PLEASE READ THESE TERMS AND CONDITIONS CAREFULLY BEFORE SIGNING. I HAVE READ AND AGREE TO BE BOUND BY THE TERMS OF THIS HOTING SERVICES AGREEMENT AND ACCEPTABLE USE POLICY IN RELATION TO HOSTING THE _____________ WEBSITE, AND THAT THIS AGREEMENT STAYS IN EFFECT THROUGH ANY DOMAIN NAME CHANGES AND/OR ALIASES THAT POINT TO THE WEBSITE REFERRED TO UNDER THIS AGREEMENT.

Signed: ________________________________________ Date: ____________________
Your Name
On behalf of Your Company

EXHIBIT A

Hosting Services

Ciesa shall provide the following web hosting services:

(a) Content Control.
Client will have sole control over the Client Content. Ciesa shall not supplement, modify or alter any work product which has been accepted by Client or any Content (other than modifications strictly necessary to upload the Content to the Website) except with Client’s prior written consent, such consent shall not be unreasonably withheld. Ciesa shall upload all Content including monthly CMS, module and plugin updates for Drupal and WordPress, to the Website within 24 hours of delivery to Ciesa, when applicable.

(b) Site Backup.
Included in the hosting fee, Ciesa shall maintain a complete and current copy of the Website on a server located at a remote location on a daily basis (retained for a total of 31 consecutive calendar days prior to the current day), and monthly (retained for a total of 6 consecutive months prior to the current month) basis.

(c) Analytics.
Ciesa will implement Google Analytics in connection with the Website and may share the same with Client upon request. Client will be able access Website analytics directly at Client’s sole discretion.

(d) Standards.
Ciesa’s hosting standards shall conform to the following:

(i) Availability of Web Site. Ciesa shall provide Client reasonable Website uptime monitoring. The Website shall be publicly available to users in accordance with commercially reasonable best practices.

(ii) Response Time. Ciesa shall provide Client reasonable page performance monitoring. The mean response time for server response to all accesses to the Website shall not exceed more than 30 seconds during any one hour period.

(iii) Bandwidth. Ciesa shall provide Client unrestricted inbound and outbound data transfers.
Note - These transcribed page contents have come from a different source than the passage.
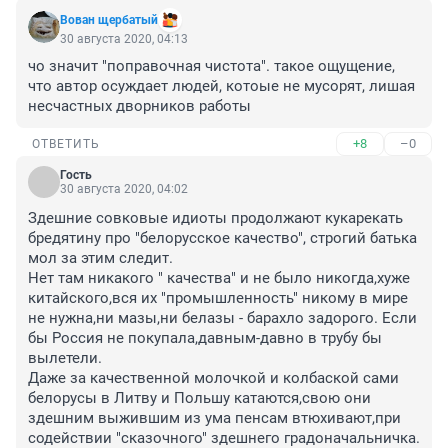
Вован щербатый
30 августа 2020, 04:13
чо значит "поправочная чистота". такое ощущение, 
что автор осуждает людей, котоые не мусорят, лишая 
несчастных дворников работы
+8
–0
ОТВЕТИТЬ
Гость
30 августа 2020, 04:02
Здешние совковые идиоты продолжают кукарекать 
бредятину про "белорусское качество", строгий батька 
мол за этим следит.

Нет там никакого " качества" и не было никогда,хуже 
китайского,вся их "промышленность" никому в мире 
не нужна,ни мазы,ни белазы - барахло задорого. Если 
бы Россия не покупала,давным-давно в трубу бы 
вылетели.

Даже за качественной молочкой и колбаской сами 
белорусы в Литву и Польшу катаются,свою они 
здешним выжившим из ума пенсам втюхивают,при 
содействии "сказочного" здешнего градоначальничка.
(iv) Security. Ciesa and/or its subcontractors shall use their commercially reasonable efforts prevent unauthorized access to the Website, other restricted areas of the Website and any databases or other sensitive material generated from or used in conjunction with the Website and Ciesa and/or its subcontractors will implement monthly server security patches in connection with the same; and Ciesa shall notify Client of any known security breaches or holes.

(v) Phone and Email Support. Ciesa shall provide Client phone and email support during Ciesa’s regular EST business hours with the number being 1-517-853-8877.